/ˈki.to/ quickly, speedily, soon
Citō was created for a need for a simple, standards based, high performance, auditable, secure, high availability, bi-directional streaming technology. The author come from a background of designing and developing financial applications piping data across the web to an international user base where they've had their hands tied by inflexible and buggy proprietary technologies.
To achieve that it leverages JEE7 technology stack to ensure ease of integration, multiple deployment methods and flexible broker interoperability. In its simplest form it can run embedded (standalone or clustered) scaling easily.

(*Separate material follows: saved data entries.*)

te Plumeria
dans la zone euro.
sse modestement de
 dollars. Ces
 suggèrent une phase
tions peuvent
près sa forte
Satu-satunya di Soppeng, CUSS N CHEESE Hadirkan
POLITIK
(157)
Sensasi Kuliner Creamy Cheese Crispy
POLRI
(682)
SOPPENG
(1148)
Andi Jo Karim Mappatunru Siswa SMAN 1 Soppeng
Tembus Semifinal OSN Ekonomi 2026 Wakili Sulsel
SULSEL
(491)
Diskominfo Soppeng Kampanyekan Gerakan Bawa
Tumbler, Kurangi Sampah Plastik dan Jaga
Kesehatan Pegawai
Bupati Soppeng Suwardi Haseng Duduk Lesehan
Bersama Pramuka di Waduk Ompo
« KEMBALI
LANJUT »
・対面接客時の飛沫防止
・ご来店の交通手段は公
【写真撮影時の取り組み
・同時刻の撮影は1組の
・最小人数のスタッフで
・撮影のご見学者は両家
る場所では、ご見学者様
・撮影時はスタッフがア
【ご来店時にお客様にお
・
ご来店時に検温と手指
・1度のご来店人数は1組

For usage information see the individual projects:
- Core - The crux of the technology,
- Artemis - Connects to a Apache ActiveMQ Artemis broker implementation for either embedded or remote deployment,
- WebSocket - A basic WebSocket endpoint for those who don't need graceful fallback and browser compatibility,
- SockJS - A SockJS based endpoint to provide a high level of compatibility with legacy browsers and assist with piping data through corporate firewalls.
- Bill of Materials - A importable POM to assist with aligning version of modules and upgrades.

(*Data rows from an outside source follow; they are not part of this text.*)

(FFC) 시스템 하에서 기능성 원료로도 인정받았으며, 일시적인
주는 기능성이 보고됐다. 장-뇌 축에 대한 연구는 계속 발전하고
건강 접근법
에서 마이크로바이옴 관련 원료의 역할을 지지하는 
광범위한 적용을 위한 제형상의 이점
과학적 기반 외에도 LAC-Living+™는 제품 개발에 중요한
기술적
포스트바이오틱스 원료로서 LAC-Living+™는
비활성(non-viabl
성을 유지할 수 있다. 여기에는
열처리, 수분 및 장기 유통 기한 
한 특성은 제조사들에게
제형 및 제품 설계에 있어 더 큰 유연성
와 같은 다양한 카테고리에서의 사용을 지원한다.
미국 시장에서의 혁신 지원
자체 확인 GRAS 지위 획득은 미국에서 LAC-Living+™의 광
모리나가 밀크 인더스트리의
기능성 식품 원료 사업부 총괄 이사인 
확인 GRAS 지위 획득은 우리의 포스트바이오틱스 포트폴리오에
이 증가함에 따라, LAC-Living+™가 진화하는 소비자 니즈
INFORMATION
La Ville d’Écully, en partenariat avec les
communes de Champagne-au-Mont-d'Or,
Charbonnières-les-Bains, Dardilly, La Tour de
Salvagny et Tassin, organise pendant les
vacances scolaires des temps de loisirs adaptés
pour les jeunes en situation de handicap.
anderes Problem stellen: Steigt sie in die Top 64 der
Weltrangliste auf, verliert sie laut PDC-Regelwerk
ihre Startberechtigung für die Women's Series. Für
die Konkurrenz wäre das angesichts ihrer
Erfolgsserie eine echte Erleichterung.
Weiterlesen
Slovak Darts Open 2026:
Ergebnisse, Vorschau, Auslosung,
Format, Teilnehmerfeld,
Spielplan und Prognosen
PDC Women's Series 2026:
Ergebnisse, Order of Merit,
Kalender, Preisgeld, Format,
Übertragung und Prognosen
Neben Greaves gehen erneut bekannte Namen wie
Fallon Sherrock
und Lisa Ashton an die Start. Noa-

Why don't I just use a WebSocket broker directly?
Citō adds value in three main ways:
- Broad Messaging Features: events on receiving messages, first subscribe, last unsubscribe, etc,
- Simplicity and Flexibility of setup: Permitting complex topologies if required, but generally unnecessary,
- Unified Point of Origin: Streaming/Push data and ReST in one place promoting ease of scaling, support and maintenance,
If you don't need the features then, by all means, don't use Citō. Simplicity is at the core adding a technology that's not needed goes against this.